Le lien entre le lieu de naissance, le sentiment d'appartenance et l'identité se présente comme plus friable, moins fixe. L'espace, le temps, des considérations personnelles, le lieu influencent désormais ce sentiment d'appartenance. Quoi qu'il en soit, au moins cinq dimensions sont à considérer dans les orientations régissant les rapports hommes-femmes: le sexe, l'âge, la nationalité, la situation socio-économique et l'orientation ethnique, sachant que ces axes s´influenceront mutuellement.
L'unité de recherche IPSE (identités, politiques, sociétés, espaces) a également mis en œuvre, entre 2007 et 2010, le projet interdisciplinaire Ident– Identités socioculturelles et constructions identitaires au Luxembourg. Dans ce cadre, 30 entretiens auprès de 15 hommes et 15 femmes ont donné lieu à 290 séquences d'interview débouchant sur le positionnement des répondants vis-à-vis de différents modèles de relations homme-femme.
Pour référence, dans le modèle A, le modèle traditionnel, l'homme travaille à temps plein et la femme n'occupe pas d'emploi mais est chargée des tâches ménagères et de l'éducation des enfants. Dans le modèle B, l'homme travaille à plein temps et la femme travaille à mi-temps et s'occupe du foyer, ainsi astreinte à une double charge. Dans le modèle C, le modèle égalitaire, homme et femme travaillent à plein temps et partagent tâches ménagères et éducation des enfants. Dans le modèle D, la femme travaille à temps plein et l'homme à mi-temps et s'occupe du foyer, astreint à une double charge. Dans le modèle E, la femme travaille à temps plein et l'homme s'occupe du foyer.
Parmi les personnes interrogées, 70% ont choisi le modèle égalitaire (modèle C), 17% le modèle B et seulement 0,5 et 0,6% les modèles E et D. Les répondants âgés de 20 à 29 ans, célibataires et universitaires, avaient tendance à se montrer en faveur du modèle C, tandis que les personnes plus âgées ou les veufs se positionnaient plutôt en désaccord avec ce modèle.
Ce sont les femmes luxembourgeoises qui se montrèrent davantage en faveur du modèle A. De manière générale, l'étude a permis de souligner de grandes similitudes dans les réponses des hommes et des femmes. Elle a également mis en évidence que les répondantes et répondants sans enfants étaient en faveur de l'égalité des rôles, tandis que les parents avaient tendance à retomber dans une conception plus traditionnelle du rôle de l'homme et de la femme.

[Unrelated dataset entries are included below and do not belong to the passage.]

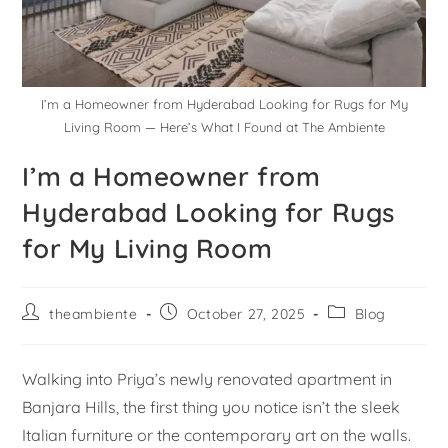
I’m a Homeowner from Hyderabad Looking for Rugs for My
Living Room — Here’s What I Found at The Ambiente
I’m a Homeowner from
Hyderabad Looking for Rugs
for My Living Room
theambiente
October 27, 2025
Blog
Walking into Priya’s newly renovated apartment in
Banjara Hills, the first thing you notice isn’t the sleek
Italian furniture or the contemporary art on the walls.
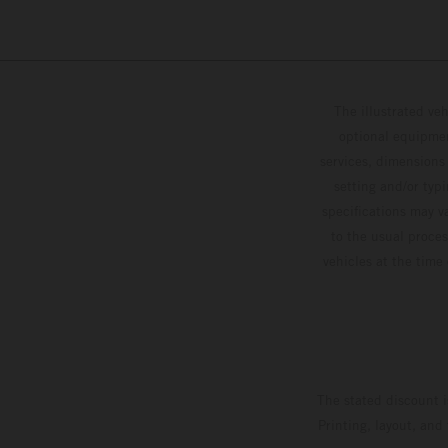
The illustrated ve
optional equipmen
services, dimensions 
setting and/or typ
specifications may v
to the usual proces
vehicles at the time
The stated discount i
Printing, layout, and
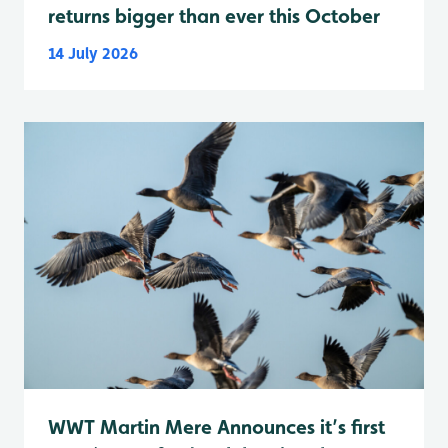
returns bigger than ever this October
14 July 2026
WWT Martin Mere Announces it’s first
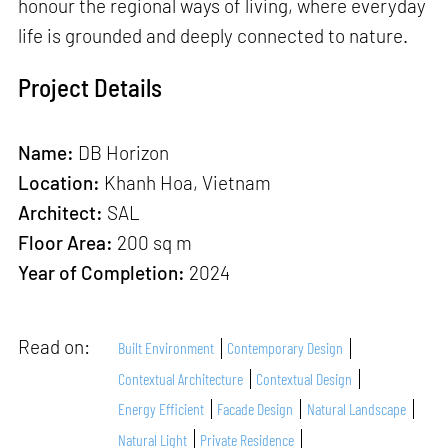
honour the regional ways of living, where everyday
life is grounded and deeply connected to nature.
Project Details
Name:
DB Horizon
Location:
Khanh Hoa, Vietnam
Architect:
SAL
Floor Area:
200 sq m
Year of Completion:
2024
Read on:
Built Environment
Contemporary Design
Contextual Architecture
Contextual Design
Energy Efficient
Facade Design
Natural Landscape
Natural Light
Private Residence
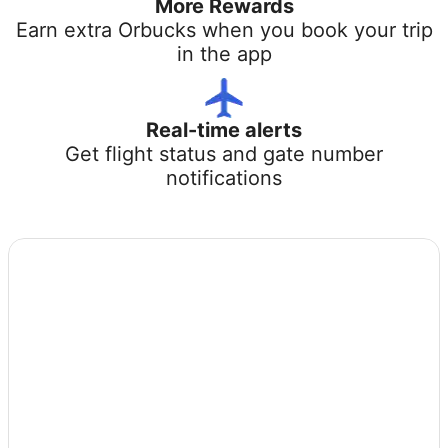
More Rewards
Earn extra Orbucks when you book your trip
in the app
Real-time alerts
Get flight status and gate number
notifications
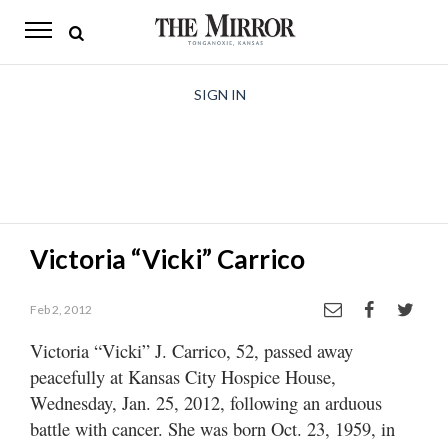
The
Mirror
News
SIGN IN
Sports
Obituaries
Opinion
Victoria “Vicki” Carrico
Living
Feb 2, 2012
Classifieds
Victoria “Vicki” J. Carrico, 52, passed away
Contact
peacefully at Kansas City Hospice House,
Wednesday, Jan. 25, 2012, following an arduous
battle with cancer. She was born Oct. 23, 1959, in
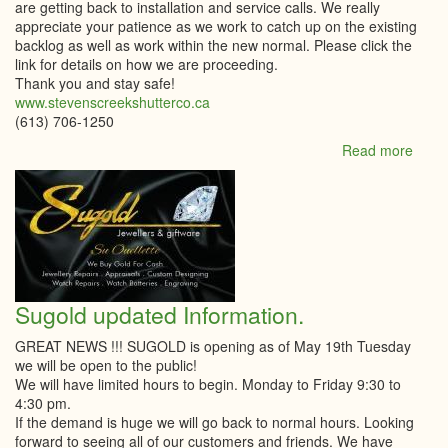
are getting back to installation and service calls. We really
appreciate your patience as we work to catch up on the existing
backlog as well as work within the new normal. Please click the
link for details on how we are proceeding.
Thank you and stay safe!
www.stevenscreekshutterco.ca
(613) 706-1250
Read more
abou
Stev
Cree
Shutt
Comp
Sugold updated Information.
GREAT NEWS !!! SUGOLD is opening as of May 19th Tuesday
we will be open to the public!
We will have limited hours to begin. Monday to Friday 9:30 to
4:30 pm.
If the demand is huge we will go back to normal hours. Looking
forward to seeing all of our customers and friends. We have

Une comparaison par nationalité a également dégagé certaines tendances. Le modèle A était privilégié par les Luxembourgeois, le modèle B par les Italiens, le modèle C par les Anglais, le modèle D par les Français, et six Allemands et Italiens se sont montrés en faveur du modèle E. Les facteurs différenciateurs seraient donc à chercher dans l'âge, l'origine culturelle, la position professionnelle, l'orientation sexuelle, le sexe et la religion.
La sociologue Christel Baltes-Löhr mentionnera encore une dernière étude se rapportant à la situation scolaire. 9.000 questionnaires ont été envoyés aux enseignants du Luxembourg, tous types d´enseignement confondus. Un taux de réponse de 25,72%, représentant 2.315 questionnaires, a permis une représentativité de tous les niveaux d'études, 71,8% des répondants étant de sexe féminin.
À l'issue de ce sondage, très peu de différences ont été relevées entre les réponses masculines et les réponses féminines.
De façon générale, peu de répondants ont manifesté leur accord avec les normes traditionnelles. De plus en plus d'hommes et de femmes se montrent en effet d'avis qu'une répartition égalitaire des tâches entre les sexes doit aujourd'hui s'opérer. Ainsi, les rôles de l'homme et de la femme sont à considérer dans le contexte d'autres dimensions, comme l'âge, la position professionnelle, l'orientation sexuelle et l'origine culturelle.